Charging two packs at once has an added level or risk to it that is only in part relieved with the right hardware. Especially since that hardware (commonly referred to as a battery blender) is a black box whose quality of construction is never open to scrutiny and produced by a market channel well known to cut corners.

One single battery has one single BMS with no intervening gadgets/points of additional failure. One single pack also has a larger single cell count that is much more resistive to sag during use, and much more amenable to higher charge currents (a parallel'd pair of 14S4P's may be a 14S8P on paper, and WILL gain some of the benefits of an 8P pack, like doubling of the current level tolerance, but when push comes to shove you cannot flog it like a true 8P pack with a 60a current limit without consequences).
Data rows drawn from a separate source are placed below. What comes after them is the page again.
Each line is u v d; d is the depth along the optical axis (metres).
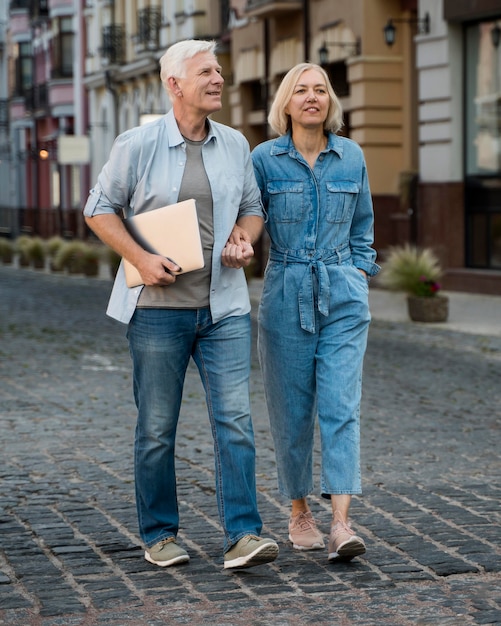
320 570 6.07
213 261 6.03
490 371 14.03
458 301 22.73
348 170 6.35
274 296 6.36
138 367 6.14
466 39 24.75
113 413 11.08
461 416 10.95
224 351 6.11
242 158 6.13
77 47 56.44
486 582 5.86
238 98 35.50
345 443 6.21
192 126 6.03
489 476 8.37
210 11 39.03
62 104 58.44
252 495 6.13
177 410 6.20
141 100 47.78
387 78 27.69
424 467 8.66
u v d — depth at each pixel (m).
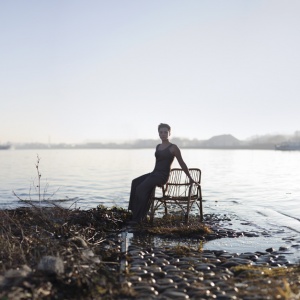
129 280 4.75
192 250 6.52
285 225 9.07
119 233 7.91
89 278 4.46
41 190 16.89
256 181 21.69
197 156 72.88
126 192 16.23
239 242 7.27
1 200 13.42
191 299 4.15
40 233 6.27
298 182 21.08
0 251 5.44
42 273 4.40
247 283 4.68
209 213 10.80
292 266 5.56
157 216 9.88
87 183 20.19
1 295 3.86
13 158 64.19
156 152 8.93
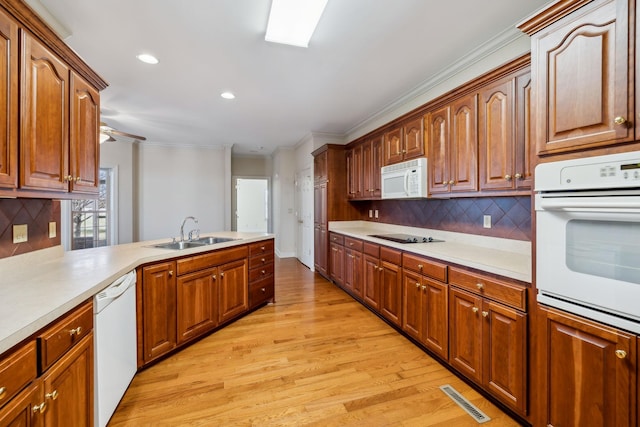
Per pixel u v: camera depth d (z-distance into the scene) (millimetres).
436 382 2014
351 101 3537
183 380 2033
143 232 5750
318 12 1854
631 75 1072
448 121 2432
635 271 1079
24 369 957
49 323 1093
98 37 2176
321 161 4797
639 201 1038
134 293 2006
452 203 2848
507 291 1637
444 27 2051
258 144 6191
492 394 1746
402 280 2639
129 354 1895
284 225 6680
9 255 1641
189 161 6051
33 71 1363
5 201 1612
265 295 3516
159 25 2027
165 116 4137
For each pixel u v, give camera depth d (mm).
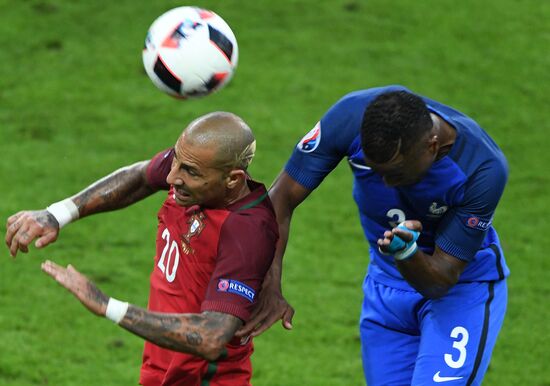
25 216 15969
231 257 14242
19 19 41875
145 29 41594
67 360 24328
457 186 15727
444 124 15617
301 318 26641
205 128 14070
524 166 35188
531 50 42031
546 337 26344
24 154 34375
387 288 18203
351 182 34000
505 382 24344
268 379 23812
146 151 34688
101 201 16359
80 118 36531
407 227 14891
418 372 17141
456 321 17297
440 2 44781
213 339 13820
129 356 24719
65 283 13312
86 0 43250
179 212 15164
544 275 29328
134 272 28312
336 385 23672
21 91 38000
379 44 41594
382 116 14148
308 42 41406
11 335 25188
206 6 43188
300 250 29938
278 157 34531
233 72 15805
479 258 17562
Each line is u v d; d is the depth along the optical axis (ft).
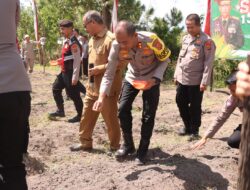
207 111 28.73
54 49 77.30
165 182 14.47
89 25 16.79
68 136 21.15
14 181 9.12
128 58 15.34
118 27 14.75
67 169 15.78
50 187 14.29
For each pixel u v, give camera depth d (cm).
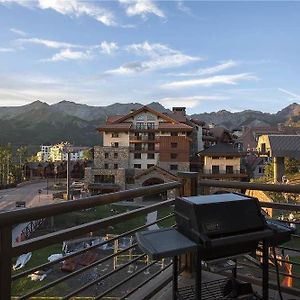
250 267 292
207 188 348
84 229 215
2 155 6109
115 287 274
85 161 6488
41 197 3981
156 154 3956
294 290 298
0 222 160
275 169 3312
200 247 188
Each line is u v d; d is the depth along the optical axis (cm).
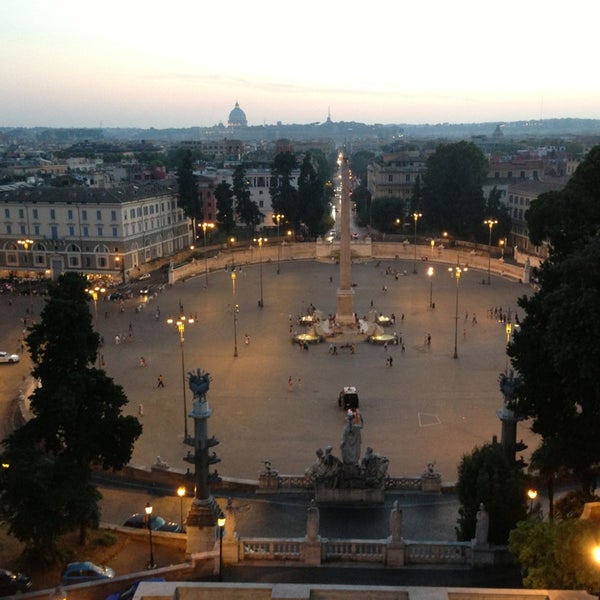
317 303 11625
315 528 3422
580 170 5066
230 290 12812
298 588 2580
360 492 4653
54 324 4366
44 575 3869
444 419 6550
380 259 15650
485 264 14425
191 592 2608
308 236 17175
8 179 19962
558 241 4909
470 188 16062
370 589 2553
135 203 14188
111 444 4562
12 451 4081
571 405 4025
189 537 4041
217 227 17700
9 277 14138
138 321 10581
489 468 3603
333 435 6241
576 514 3634
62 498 3909
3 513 3959
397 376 7881
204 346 9231
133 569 3916
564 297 3544
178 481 5209
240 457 5788
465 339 9312
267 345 9231
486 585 3197
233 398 7250
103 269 14000
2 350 9131
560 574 2636
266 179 19650
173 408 6969
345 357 8669
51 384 4378
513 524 3434
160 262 14662
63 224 14025
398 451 5816
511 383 4203
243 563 3428
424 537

I stayed away from blenders and did direct parallel'ing, including charging while connected. This was a lot less unsafe than it sounds because I used custom packs with a high level of attention to details. That is not going to happen with an assembly-line in the Far East. When I instead moved to single big batteries, the increased risks and performance compromises disappeared.

Thats the short version.
but my gut says that the Chinese manufacturer knows what they were doing with this implementation.
Given the known issues associated with that market channel, I would think your gut would say exactly the opposite. The only justification for trust would be an intimate knowledge of the individual manufacturer sitting behind the scenes.
 
Hi everyone, glad to see this thread is still getting traction.

With the seemingly cooling ebike market in 2023/2024, it'll be interesting to see how much innovation may occur in this dual-battery space.